After working for the firm several years, it became my true belief the goal of this institution was to hire people with these traits. Not because the organization was aligning itself with my core values, but it was acquiring these values out of necessity. A colleague of mine decided to leave the firm for greener pastures, but he was met head long with an injunction. Allegations swirled back and forth about improprieties. To my chagrin, I was asked to set for a deposition to repudiate a claim by my colleague. I had to inform the management team that my deposition would be detrimental to the firm, because I was obligated to tell the truth. Well, as they say, the rest is history. If you would like to know how to short circuit a fast track career, outing your employer in a deposition is a sure fire way.
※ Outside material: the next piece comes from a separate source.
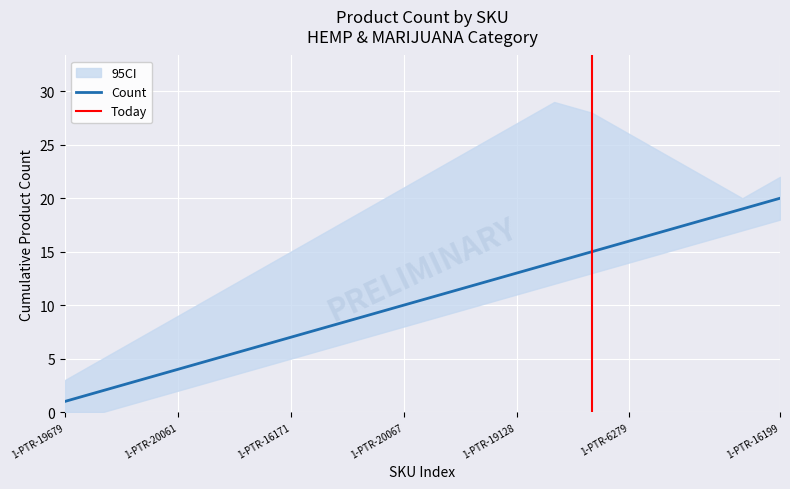

Between 1-PTR-19679 and 1-PTR-19128, which is larger?

1-PTR-19128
Why is there more transparency in a real estate transaction than in a financial asset transaction? Why is hiding your intentions deemed to be the norm and acceptable? People hiding assets inside hedge funds, limited partnerships, and private equity is deemed appropriate and wise. What part of full disclosure does Wall Street not understand? All of it! A radical idea would be to require all ownership positions be disclosed as quickly as possible. Hedge funds would be required to expose their investors and positions for the purpose of preventing abuse. Knowing who you bought or sold an investment from/to is the quickest way to remove conflicts. Asymmetrical information is a tool of Wall Street protected by the lack of transparency.
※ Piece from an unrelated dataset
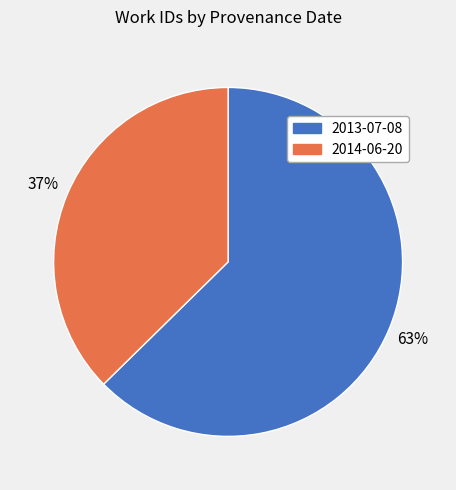

To the nearest percent, what percentage of the pie is 2014-06-20?

37%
The most powerful people in our society should not be able to cover their investment transactions for extended periods of time, and hopefully, not at all. It is human nature to cut the pie in one's favor, so let's regulate the markets for the benefit of the small investor, not the large and sophisticated investors. The fog of war analogy is not acceptable, when it comes to the markets and disclosure. The regulators MUST focus on creating a level playing field for the small investors. A real-time public disclosure of an individual's investment position would be the perfect goal. Until the rules are changed, a small investor should own only the SPY, QQQQ, XLF, UYG, UYM and other ETFs.